Responda às perguntas abaixo com base no texto sobre a ciência espírita:
(a) Quem definiu o objeto da ciência espírita?
(b) Que princípio é invocado por quem acusa os espíritas de multiplicar entidades sem necessidade?
(c) Como ficaram conhecidas as manifestações físicas de Espíritos nas reuniões que Kardec passou a frequentar?

▶ [Texto fornecido]
►

É inegável o potencial dos fatos espíritas para gerar curiosidade científica e pesquisa séria, mas a aceitação da ciência espírita como ciência de fato, com o mesmo status epistemológico da ciência reconhecida nos meios acadêmicos, ainda é restrita a um pequeno número de estudiosos e pesquisadores.
Algumas objeções surgem do desconhecimento das particularidades desta ciência, de seus resultados práticos e seu extenso lastro teórico e experimental.
O Espiritismo é considerado por muitos uma doutrina dogmática e, por isso, a ciência espírita é vista como uma mera tentativa de comprovação de seus dogmas. Este é um engano nascido da limitada compreensão da origem, objeto e objetivo da ciência espírita.
Outros alegam que seus relatos são sempre subjetivos e, portanto o cientista espírita seria incapaz de prover suas afirmações de uma confirmação independente, objetiva.
Há ainda os que invocam a “navalha de Ockham”** e dizem que, ao “inventar” Espíritos para explicar certos fatos, os espíritas estão proliferando entidades desnecessariamente.
Tentaremos esclarecer, em primeiro lugar, por que se pode dizer que existe uma ciência espírita e, em segundo lugar, por que essas críticas carecem de fundamento e revelam idéias preconcebidas sobre o Espiritismo.

O ponto de partida

O objeto da ciência espírita foi definido por Allan Kardec. Ela estuda os Espíritos, sua natureza, origem, destino e suas relações com o mundo material. E seu objetivo é o conhecimento das leis que atuam nestas relações.
Ao contrário do que se imagina comumente, Allan Kardec não foi um líder religioso. Quando iniciou suas pesquisas sobre fatos mediúnicos, Kardec era um professor altamente conceituado na França e também um cético quanto à veracidade dos fenômenos que agitavam a sociedade europeia. Sua história como codificador da Doutrina Espírita começou quando aceitou o convite de um amigo e passou a frequentar reuniões onde ocorriam manifestações físicas de Espíritos, que ficaram conhecidas como fenômenos das mesas girantes***. Após muito tempo de observação e havendo estudado inúmeros desses fatos, foi a partir de evidências factuais que ele, com a cooperação dos Espíritos Superiores, trabalhou pela construção e elucidação da teoria espírita.
Allan Kardec não tinha a personalidade de um místico ou religioso, de uma pessoa crédula que aceita explicações de causas sem exame mais profundo ou que cria teorias mirabolantes sobre coisas que não entende em profundidade. Seu caminho passou pela investigação, comparação, reflexão filosófica e atitude científica. Submetia as informações obtidas mediunicamente ao controle universal dos ensinos dos Espíritos – conforme se lê na introdução a O Evangelho Segundo o Espiritismo – confrontando comunicações sobre o mesmo assunto, recebidas por diferentes médiuns de diferentes lugares, antes de atribuir-lhes confiabilidade. Kardec foi movido pelo firme propósito de aprender e compreender a realidade que se descortinava diante de seu olhar atento e sem preconceitos.

◄

▶ [Lista de registros]
►

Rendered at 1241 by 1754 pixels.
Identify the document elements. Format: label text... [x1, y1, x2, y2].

◄
►

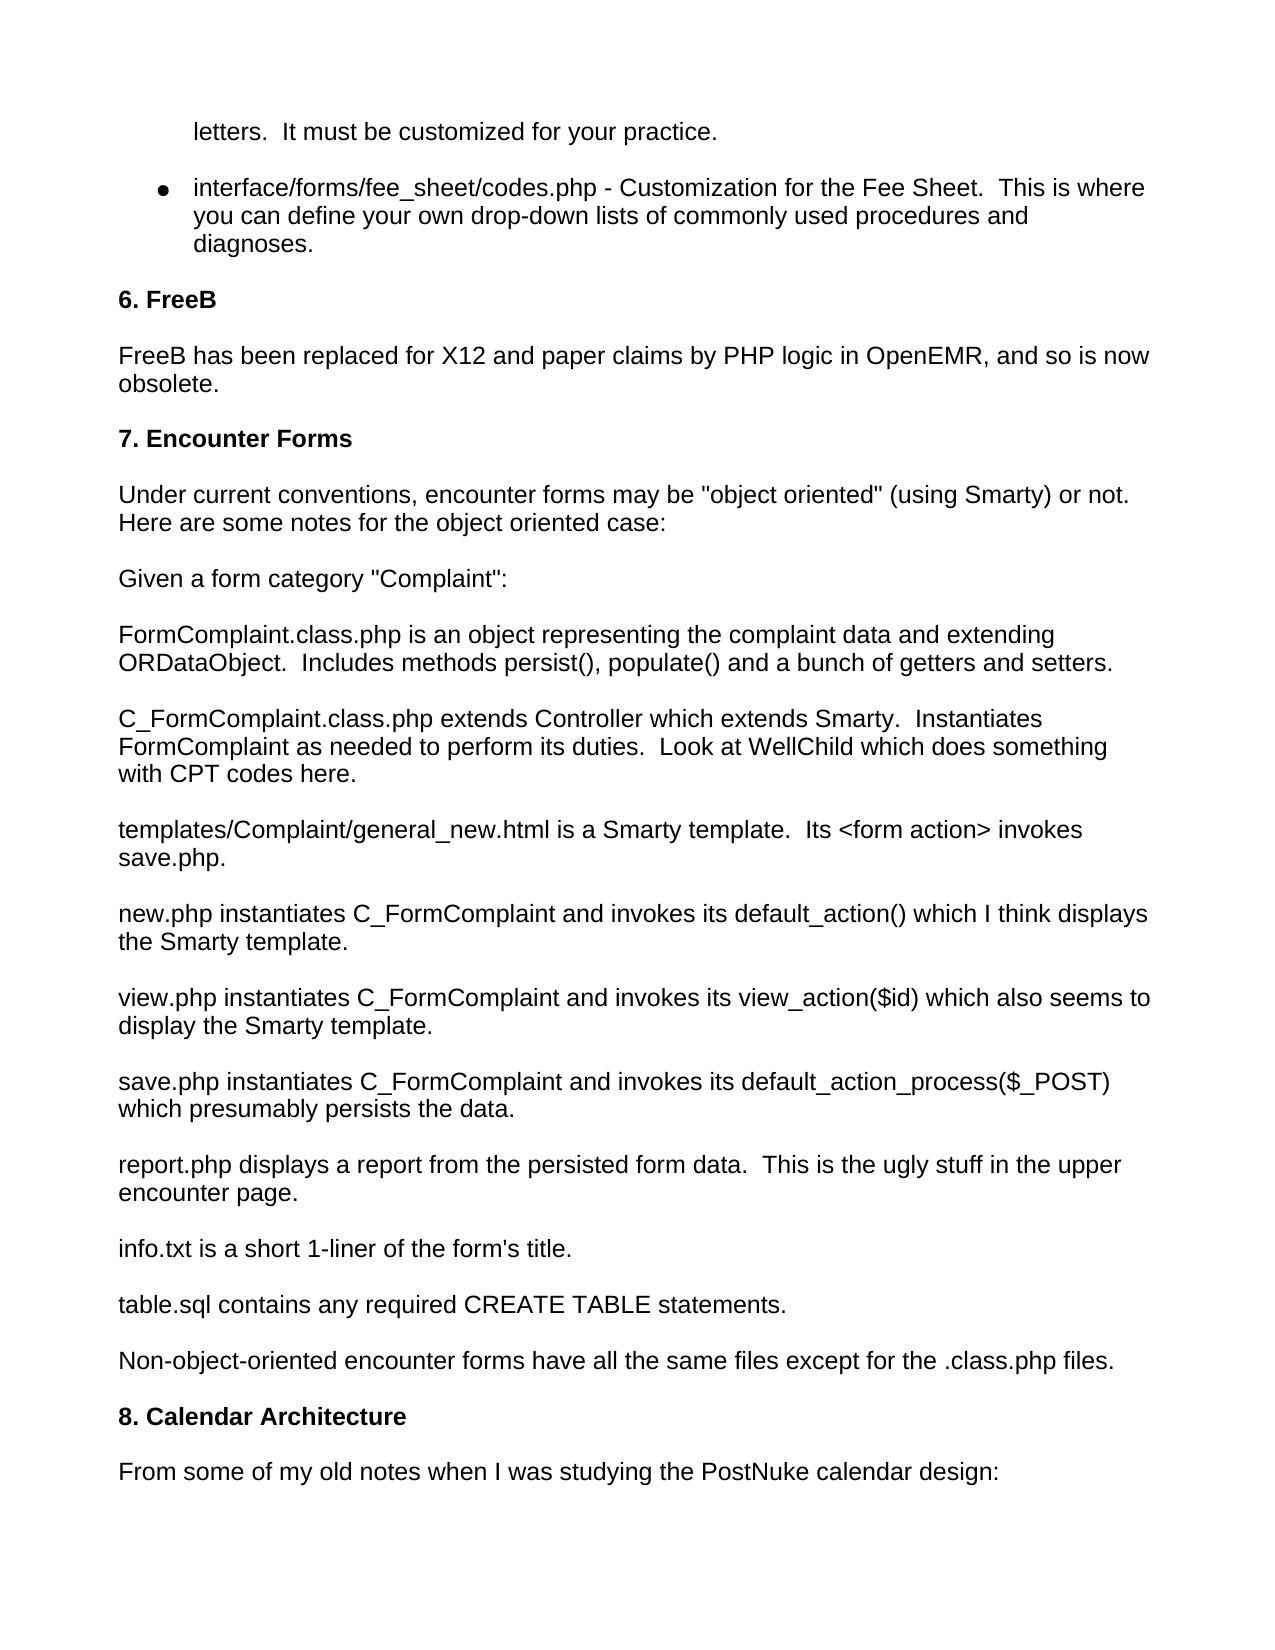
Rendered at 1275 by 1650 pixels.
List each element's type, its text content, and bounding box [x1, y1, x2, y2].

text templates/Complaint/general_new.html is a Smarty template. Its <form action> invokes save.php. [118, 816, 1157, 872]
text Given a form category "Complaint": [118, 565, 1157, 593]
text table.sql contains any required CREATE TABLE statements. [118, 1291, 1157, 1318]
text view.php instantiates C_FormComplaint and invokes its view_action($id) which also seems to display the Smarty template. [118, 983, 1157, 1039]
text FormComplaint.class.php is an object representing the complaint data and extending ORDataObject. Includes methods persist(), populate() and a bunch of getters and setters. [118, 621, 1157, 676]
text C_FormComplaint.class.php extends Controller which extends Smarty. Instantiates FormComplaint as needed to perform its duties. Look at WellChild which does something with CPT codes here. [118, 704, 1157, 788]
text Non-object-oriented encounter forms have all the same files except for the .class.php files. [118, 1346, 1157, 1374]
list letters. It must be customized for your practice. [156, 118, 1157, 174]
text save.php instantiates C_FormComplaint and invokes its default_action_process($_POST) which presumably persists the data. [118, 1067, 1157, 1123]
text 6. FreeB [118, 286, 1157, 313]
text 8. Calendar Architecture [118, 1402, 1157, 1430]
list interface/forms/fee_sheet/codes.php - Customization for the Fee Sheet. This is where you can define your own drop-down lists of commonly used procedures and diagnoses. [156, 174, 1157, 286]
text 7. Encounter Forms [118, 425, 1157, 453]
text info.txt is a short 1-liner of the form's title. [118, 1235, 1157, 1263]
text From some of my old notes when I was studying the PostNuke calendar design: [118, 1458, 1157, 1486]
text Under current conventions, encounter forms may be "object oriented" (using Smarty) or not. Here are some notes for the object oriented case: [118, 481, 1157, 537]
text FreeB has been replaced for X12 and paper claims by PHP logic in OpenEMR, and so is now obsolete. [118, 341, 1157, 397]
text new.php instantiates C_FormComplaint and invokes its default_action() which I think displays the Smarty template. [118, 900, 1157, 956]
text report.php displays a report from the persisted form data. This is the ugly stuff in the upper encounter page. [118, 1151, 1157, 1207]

◄

▶ [Resposta ao exercício]
(a) O objeto da ciência espírita foi definido por Allan Kardec.
(b) Esse princípio é a "navalha de Ockham".
(c) Essas manifestações ficaram conhecidas como fenômenos das mesas girantes.